Informez laboratoire, pharmacie, hôpital ou médecin si des échanges erronés ont eu lieu, selon la procédure de sécurité et de protection des données. Corrigez les destinataires sans diffuser l’incident au-delà du nécessaire. La famille reçoit une explication factuelle et la voie pour signaler une donnée encore fausse.
Clore avec un contrôle de bout en bout
Après correction, vérifiez bracelet ou étiquette, dossier de soins, ordonnance, plan de médicaments, laboratoire, DMP ou échanges, facture et contact d’urgence. Comparez une nouvelle réponse INSi et la pièce. Retirez les impressions obsolètes et consignez les partenaires avertis. Un écran corrigé ne prouve pas que les flux aval le sont.
Organisez un échantillon de contrôle sur trois documents récents : une ordonnance, un résultat de laboratoire et un compte rendu transmis. Pour chacun, vérifiez matricule, cinq traits, rattachement au bon épisode et réception par le bon professionnel. Si une ancienne identité apparaît encore, localisez le système qui l’a produite et relancez sa correction. Ne masquez pas le problème avec une étiquette collée sur le papier : le flux numérique doit être corrigé à sa source locale et la trace de l’intervention conservée.

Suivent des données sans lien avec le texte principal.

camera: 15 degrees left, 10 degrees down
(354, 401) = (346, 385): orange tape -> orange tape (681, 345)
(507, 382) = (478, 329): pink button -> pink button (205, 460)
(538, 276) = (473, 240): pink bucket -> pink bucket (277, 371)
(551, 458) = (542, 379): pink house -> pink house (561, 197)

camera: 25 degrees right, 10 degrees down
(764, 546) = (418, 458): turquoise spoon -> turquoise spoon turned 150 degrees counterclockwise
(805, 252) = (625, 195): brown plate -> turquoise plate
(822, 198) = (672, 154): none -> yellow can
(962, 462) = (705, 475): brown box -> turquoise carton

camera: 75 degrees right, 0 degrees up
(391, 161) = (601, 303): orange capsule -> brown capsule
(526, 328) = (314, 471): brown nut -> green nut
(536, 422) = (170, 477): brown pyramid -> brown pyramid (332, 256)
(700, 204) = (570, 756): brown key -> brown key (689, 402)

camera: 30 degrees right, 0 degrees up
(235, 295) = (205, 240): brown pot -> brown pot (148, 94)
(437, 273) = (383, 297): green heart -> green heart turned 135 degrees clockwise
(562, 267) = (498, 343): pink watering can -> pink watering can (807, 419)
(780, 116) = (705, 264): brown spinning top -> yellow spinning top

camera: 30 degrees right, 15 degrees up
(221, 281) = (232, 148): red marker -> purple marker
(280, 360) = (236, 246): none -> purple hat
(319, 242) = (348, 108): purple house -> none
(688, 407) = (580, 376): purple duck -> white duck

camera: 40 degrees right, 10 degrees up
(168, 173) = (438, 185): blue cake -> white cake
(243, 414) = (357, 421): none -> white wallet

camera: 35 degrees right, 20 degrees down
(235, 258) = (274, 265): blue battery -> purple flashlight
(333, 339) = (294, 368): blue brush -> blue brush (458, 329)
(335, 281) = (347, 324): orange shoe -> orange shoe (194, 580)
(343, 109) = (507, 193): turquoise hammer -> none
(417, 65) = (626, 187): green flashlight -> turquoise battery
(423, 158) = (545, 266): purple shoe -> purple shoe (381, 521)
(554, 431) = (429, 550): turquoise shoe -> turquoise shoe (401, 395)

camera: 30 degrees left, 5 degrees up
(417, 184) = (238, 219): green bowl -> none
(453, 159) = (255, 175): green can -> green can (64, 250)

Le centre des guides en français relie admission et dossier, mais l’identitovigilance reste la règle. Programmez un contrôle après changement d’état civil ou nouveau document. L’EHPAD peut corriger son système et qualifier l’identité ; il ne réécrit jamais la source nationale.
La carte Vitale suffit-elle à qualifier l’INS ?
Non. Le référentiel exige validation de l’identité et récupération ou vérification par INSi. La carte Vitale n’est pas la pièce d’identité qui permet à elle seule de qualifier les traits.
L’EHPAD peut-il corriger le nom dans la base nationale ?
Non. Il corrige son dossier local selon sa procédure, mais une erreur de la source nationale suit le circuit RNIPP, INSEE ou Assurance Maladie approprié. Après rectification, la structure vérifie de nouveau par INSi.
Faut-il fusionner deux dossiers qui semblent appartenir au résident ?
Pas sans enquête d’identitovigilance. Chaque dossier peut contenir des données de personnes différentes ou des soins valides. Un référent vérifie traits, mouvements, résultats et prescriptions avant une fusion ou une séparation tracée.
L’EHPAD peut sécuriser, qualifier et corriger son dossier local, jamais la source nationale. Carte Vitale et nom d’usage ne suffisent pas ; doublons et fusions suivent l’identitovigilance.